Reconnaissants, nous quittons nos hôtes en quête d’une chambre d’hôtel pour la nuit. Or, sur la route, le vent et la pluie reprennent de plus belle. Arrivés à l’hôtel, nous quittons donc la voiture rapidement, oubliant au passage que les phares, la glacière électrique, ainsi que le frigo de la roulotte sont demeurés en marche… Oui, vous avez bien deviné, la batterie était à plat au moment de notre départ le lendemain matin.
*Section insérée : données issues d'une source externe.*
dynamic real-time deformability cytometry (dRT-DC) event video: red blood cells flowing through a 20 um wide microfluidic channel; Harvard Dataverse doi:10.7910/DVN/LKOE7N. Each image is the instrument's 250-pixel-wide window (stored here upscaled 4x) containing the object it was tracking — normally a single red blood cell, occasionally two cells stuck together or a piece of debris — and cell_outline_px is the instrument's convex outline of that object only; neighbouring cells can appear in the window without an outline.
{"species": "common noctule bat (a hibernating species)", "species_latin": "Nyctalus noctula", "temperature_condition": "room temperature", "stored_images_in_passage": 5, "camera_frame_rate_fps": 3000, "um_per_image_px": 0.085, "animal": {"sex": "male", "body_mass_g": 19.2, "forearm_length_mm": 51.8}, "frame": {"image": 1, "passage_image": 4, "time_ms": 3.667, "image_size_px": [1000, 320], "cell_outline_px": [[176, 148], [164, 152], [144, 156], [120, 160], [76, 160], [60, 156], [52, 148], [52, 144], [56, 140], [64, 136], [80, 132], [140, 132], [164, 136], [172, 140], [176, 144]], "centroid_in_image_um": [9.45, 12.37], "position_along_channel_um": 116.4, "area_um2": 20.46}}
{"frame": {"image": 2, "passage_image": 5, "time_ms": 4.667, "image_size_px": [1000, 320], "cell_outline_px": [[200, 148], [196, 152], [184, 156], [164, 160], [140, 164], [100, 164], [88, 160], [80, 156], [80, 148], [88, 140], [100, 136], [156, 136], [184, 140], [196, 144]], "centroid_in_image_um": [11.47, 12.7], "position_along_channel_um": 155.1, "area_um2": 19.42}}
Le survoltage effectué sur la voiture pour nous permettre de repartir a endommagé le frein d’appoint ajouté pour la roulotte. Par conséquent, les lumières de freins de la voiture et de la roulotte ne s’allument plus. Croyez-le ou non, les lumières de freins sont un élément non négligeable sur un véhicule routier, à tel point qu’il refuse de bouger lorsqu’elles ne fonctionnent pas. En fait, le sélectionneur de vitesse reste à « P ». Vous aurez beau frapper dessus, tirer avec vos dents, lui parler en douceur ou l’engueuler, rien n’y fera, croyez-nous ! Toutefois, en bons élèves que nous-sommes, avec l’aide de YouTube et du manuel du propriétaire de la voiture, nous avons appris à contourner ce mécanisme de protection à l’aide d’un tournevis ! Quoiqu’il en soit, il a tout de même fallu se rendre chez un concessionnaire Subaru, qui nous a confisqué la voiture pour la nuit en raison de notre négligence et notre rudesse. C’est qu’il faut les chouchouter ses engins ! Bref, nous sommes maintenant de retour sur la route et nous prévoyons arriver à Banff dimanche si aucune tornade ne croise notre chemin d’ici là!